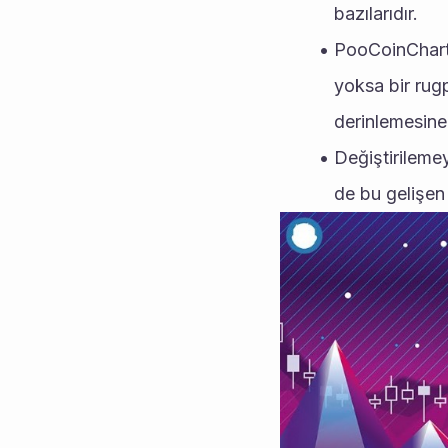
bazılarıdır.
PooCoinCharts 
yoksa bir rug
derinlemesine
Değiştirilemeye
de bu gelişen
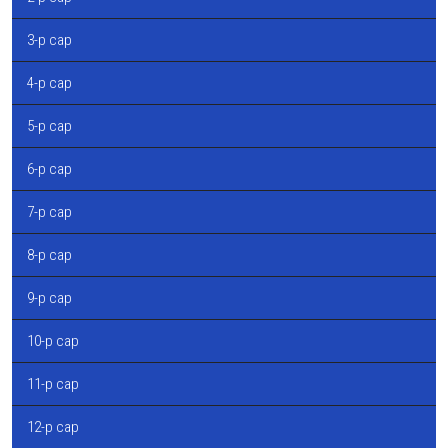
3-р сар
4-р сар
5-р сар
6-р сар
7-р сар
8-р сар
9-р сар
10-р сар
11-р сар
12-р сар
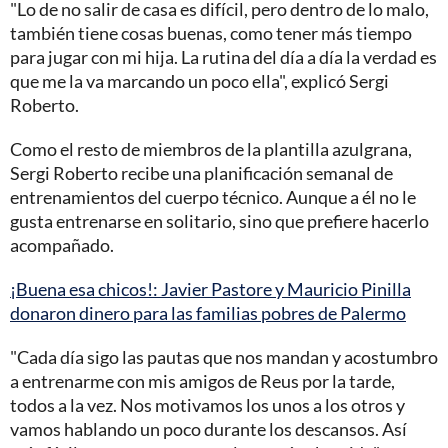
"Lo de no salir de casa es difícil, pero dentro de lo malo,
también tiene cosas buenas, como tener más tiempo
para jugar con mi hija. La rutina del día a día la verdad es
que me la va marcando un poco ella", explicó Sergi
Roberto.
Como el resto de miembros de la plantilla azulgrana,
Sergi Roberto recibe una planificación semanal de
entrenamientos del cuerpo técnico. Aunque a él no le
gusta entrenarse en solitario, sino que prefiere hacerlo
acompañado.
¡Buena esa chicos!: Javier Pastore y Mauricio Pinilla
donaron dinero para las familias pobres de Palermo
"Cada día sigo las pautas que nos mandan y acostumbro
a entrenarme con mis amigos de Reus por la tarde,
todos a la vez. Nos motivamos los unos a los otros y
vamos hablando un poco durante los descansos. Así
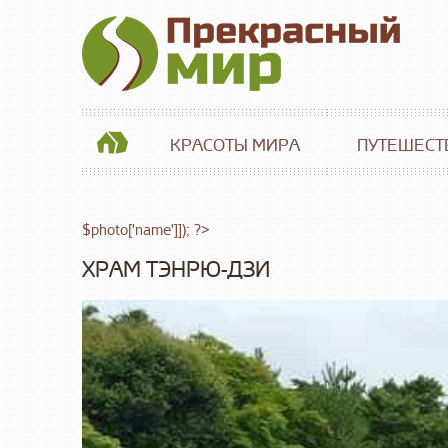
КРАСОТЫ МИРА
ПУТЕШЕСТ
$photo['name']]); ?>
ХРАМ ТЭНРЮ-ДЗИ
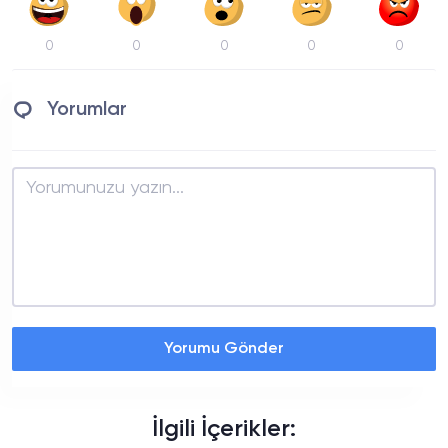
0
0
0
0
0
Yorumlar
Yorumu Gönder
İlgili İçerikler:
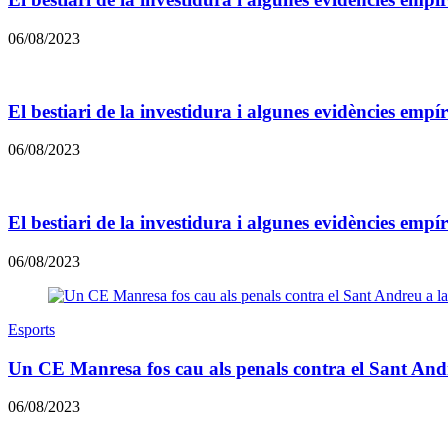
06/08/2023
El bestiari de la investidura i algunes evidències empí
06/08/2023
El bestiari de la investidura i algunes evidències empí
06/08/2023
Esports
Un CE Manresa fos cau als penals contra el Sant Andre
06/08/2023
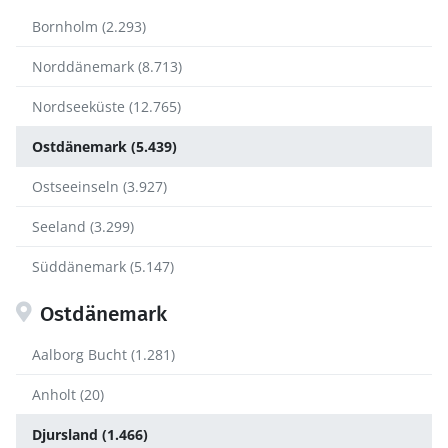
Bornholm (2.293)
Norddänemark (8.713)
Nordseeküste (12.765)
Ostdänemark (5.439)
Ostseeinseln (3.927)
Seeland (3.299)
Süddänemark (5.147)
Ostdänemark
Aalborg Bucht (1.281)
Anholt (20)
Djursland (1.466)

------------------------------------------------

Could you repeat exactly the lines from the first one of the records above through the line containing "Aalborg Bucht (1.281)", leaving out any pictures?

bazılarıdır.
PooCoinCharts 
yoksa bir rug
derinlemesine
Değiştirilemeye
de bu gelişen
3-р сар
4-р сар
5-р сар
6-р сар
7-р сар
8-р сар
9-р сар
10-р сар
11-р сар
12-р сар
"Lo de no salir de casa es difícil, pero dentro de lo malo,
también tiene cosas buenas, como tener más tiempo
para jugar con mi hija. La rutina del día a día la verdad es
que me la va marcando un poco ella", explicó Sergi
Roberto.
Como el resto de miembros de la plantilla azulgrana,
Sergi Roberto recibe una planificación semanal de
entrenamientos del cuerpo técnico. Aunque a él no le
gusta entrenarse en solitario, sino que prefiere hacerlo
acompañado.
¡Buena esa chicos!: Javier Pastore y Mauricio Pinilla
donaron dinero para las familias pobres de Palermo
"Cada día sigo las pautas que nos mandan y acostumbro
a entrenarme con mis amigos de Reus por la tarde,
todos a la vez. Nos motivamos los unos a los otros y
vamos hablando un poco durante los descansos. Así
КРАСОТЫ МИРА
ПУТЕШЕСТ
$photo['name']]); ?>
ХРАМ ТЭНРЮ-ДЗИ
0
0
0
0
0
Yorumlar
Yorumu Gönder
İlgili İçerikler:
06/08/2023
El bestiari de la investidura i algunes evidències empí
06/08/2023
El bestiari de la investidura i algunes evidències empí
06/08/2023
Esports
Un CE Manresa fos cau als penals contra el Sant Andre
06/08/2023
Bornholm (2.293)
Norddänemark (8.713)
Nordseeküste (12.765)
Ostdänemark (5.439)
Ostseeinseln (3.927)
Seeland (3.299)
Süddänemark (5.147)
Ostdänemark
Aalborg Bucht (1.281)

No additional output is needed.